Rojas-Cartagena et al.62 ont étudié le rôle du facteur de nécrose tumorale (TNF) et l’implication des récepteurs du TNF dans un modèle expérimental dans lequel l’endométriose intestinale a été induite chirurgicalement chez les rats. Soixante jours après l’opération, des échantillons de tissus et de fluides ont été analysés. L’augmentation de l’expression du TNF et des gènes cibles et la diminution de l’expression des gènes des récepteurs du TNF ont révélé l’implication du système TNF dans la pathogenèse de l’endométriose intestinale. Parmi les différents mécanismes d’action du TNF, nous soulignons à la fois la médiation des manifestations inflammatoires et la destruction des cellules néoplasiques. Les facteurs associés aux récepteurs du TNF ont été corrélés à l’activation de processus antiapoptotiques.

Bien que rarement rapportée, la présence d’endométriose dans les ganglions lymphatiques a conduit certains auteurs à défendre la voie de dissémination rétrograde lymphatique de l’endométriose63. Abrão et al41 ont évalué la taille de la lésion, le nombre de lésions présentes dans l’intestin, les couches de la paroi intestinale et la circonférence de la boucle intestinale compromise par la lésion endométriosique et la présence de ganglions lymphatiques avec des foyers d’endométriose dans 35 cas consécutifs d’endométriose intestinale.
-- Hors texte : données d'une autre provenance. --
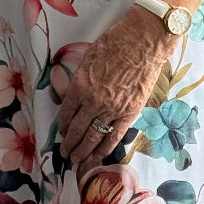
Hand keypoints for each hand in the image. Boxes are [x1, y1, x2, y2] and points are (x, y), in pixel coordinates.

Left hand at [58, 7, 172, 172]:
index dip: (62, 126)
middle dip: (69, 144)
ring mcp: (112, 109)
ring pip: (94, 137)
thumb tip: (71, 97)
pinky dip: (105, 149)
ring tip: (77, 160)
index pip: (66, 113)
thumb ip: (78, 82)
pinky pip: (114, 136)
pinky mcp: (129, 113)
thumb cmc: (113, 45)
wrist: (142, 43)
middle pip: (77, 129)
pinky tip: (98, 157)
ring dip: (83, 151)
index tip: (61, 132)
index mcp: (79, 87)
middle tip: (65, 153)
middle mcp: (93, 102)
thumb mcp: (86, 60)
L’analyse des échantillons chirurgicaux a révélé la présence de ganglions lymphatiques dans le tissu adipeux péricolique dans 54% des cas et dans 26,3% de ces cas, les ganglions lymphatiques étaient déjà affectés par l’endométriose. Tous les échantillons dont l’épaisseur de la lésion endométriosique était égale ou supérieure à 1,75 cm présentaient une atteinte des ganglions lymphatiques, qui étaient également positifs dans tous les cas où plus de 80 % de la circonférence de l’anse intestinale était affectée par l’endométriose. Selon les auteurs, il s’agit de résultats qui conduisent à reconsidérer l’affirmation selon laquelle la maladie endométriotique serait exclusivement bénigne.
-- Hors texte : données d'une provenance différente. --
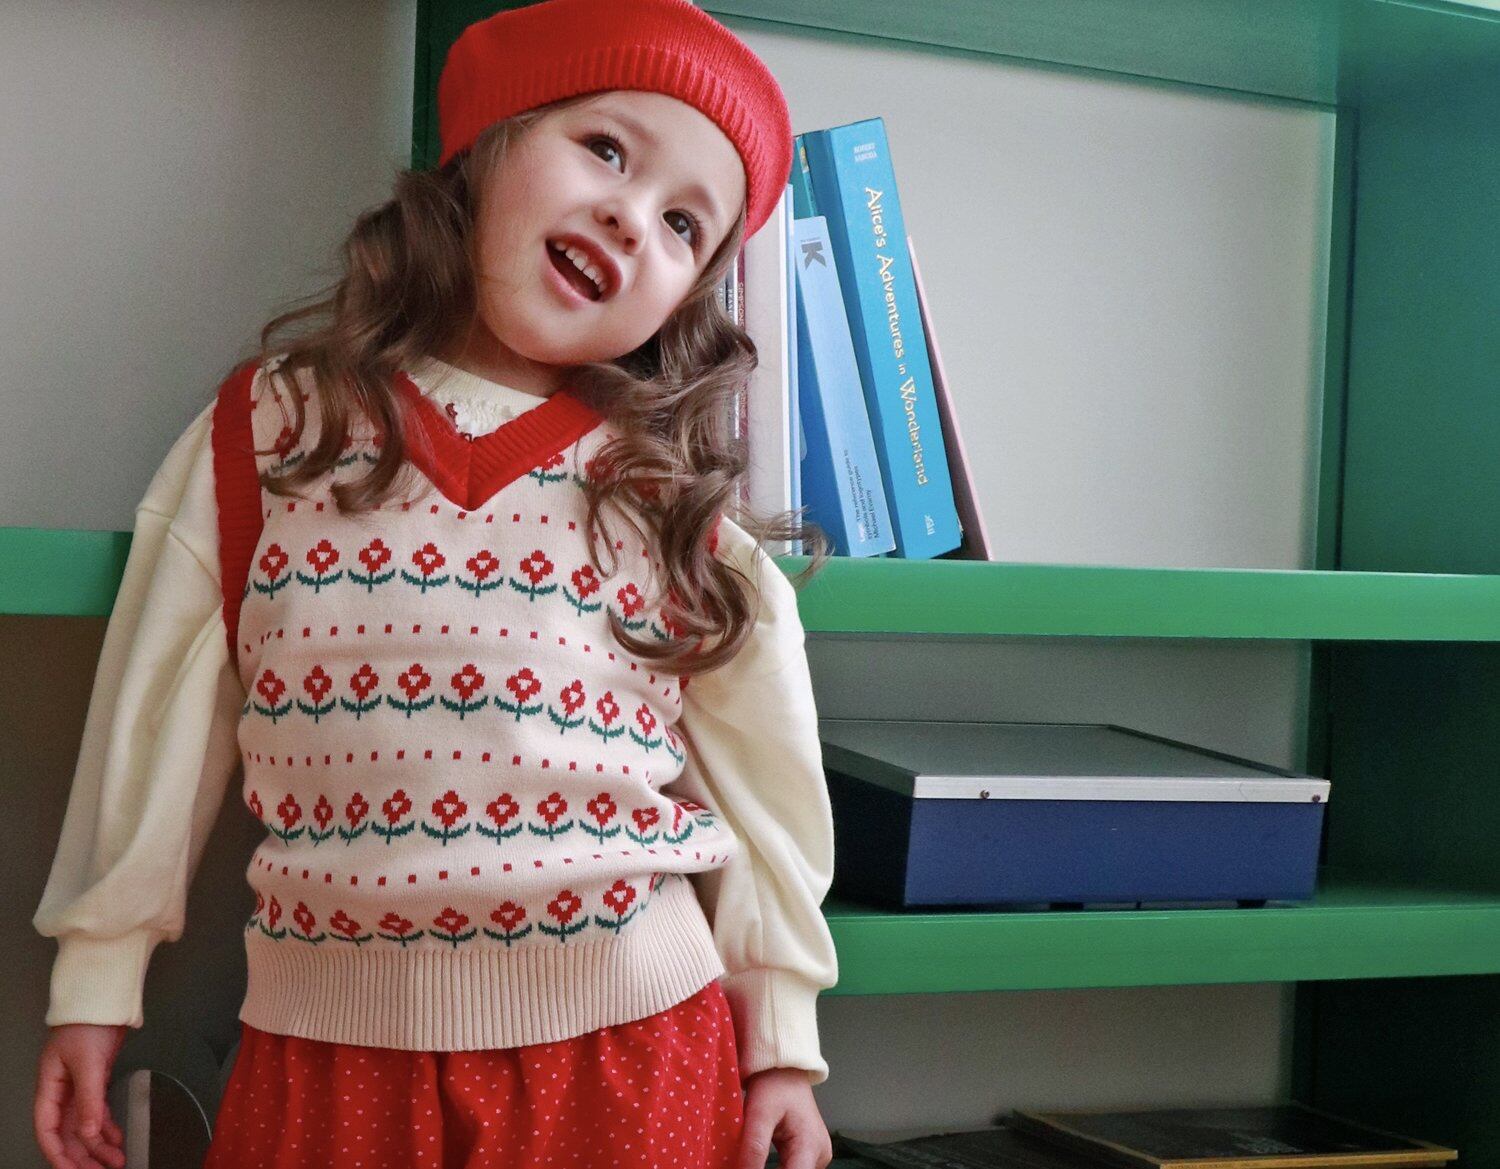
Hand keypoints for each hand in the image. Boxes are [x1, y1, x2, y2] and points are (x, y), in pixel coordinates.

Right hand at [34, 1023, 128, 1168]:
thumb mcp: (87, 1062)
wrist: (103, 1000)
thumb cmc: (86, 1024)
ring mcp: (79, 1088)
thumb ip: (89, 1099)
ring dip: (99, 1145)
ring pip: (86, 1126)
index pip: (48, 1131)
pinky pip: (99, 1112)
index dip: (58, 1154)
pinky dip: (108, 1127)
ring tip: (116, 1161)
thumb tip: (89, 1133)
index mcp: (49, 1088)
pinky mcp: (96, 1082)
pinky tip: (117, 1140)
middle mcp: (62, 1092)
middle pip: (68, 1134)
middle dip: (82, 1156)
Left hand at [736, 1066, 832, 1168]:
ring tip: (751, 1162)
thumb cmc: (774, 1085)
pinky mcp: (811, 1153)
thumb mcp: (759, 1115)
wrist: (784, 1069)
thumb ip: (754, 1149)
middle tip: (746, 1164)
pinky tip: (760, 1164)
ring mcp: (818, 1155)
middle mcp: (820, 1154)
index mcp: (810, 1146)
Inegavelmente toutes ces études soulignent l’agressivité de la maladie qui compromet l’intestin, son diagnostic différentiel avec le cancer et le risque accru de maladies malignes concomitantes chez ces patients. La littérature manque encore d’études sur les altérations de la ploïdie de l’ADN dans l’endométriose spécifiques à la lésion infiltrante de la paroi intestinale64. De même, les recherches portant sur l’équilibre entre la prolifération cellulaire et l’apoptose et l’expression de la protéine p53 dans le tissu endométrial implanté dans la paroi intestinale sont inconnues. Des études portant sur ces aspects cellulaires pourront certainement apporter des subsides pour confirmer le caractère bénin attribué à l’endométriose intestinale, récemment remis en cause par certains auteurs.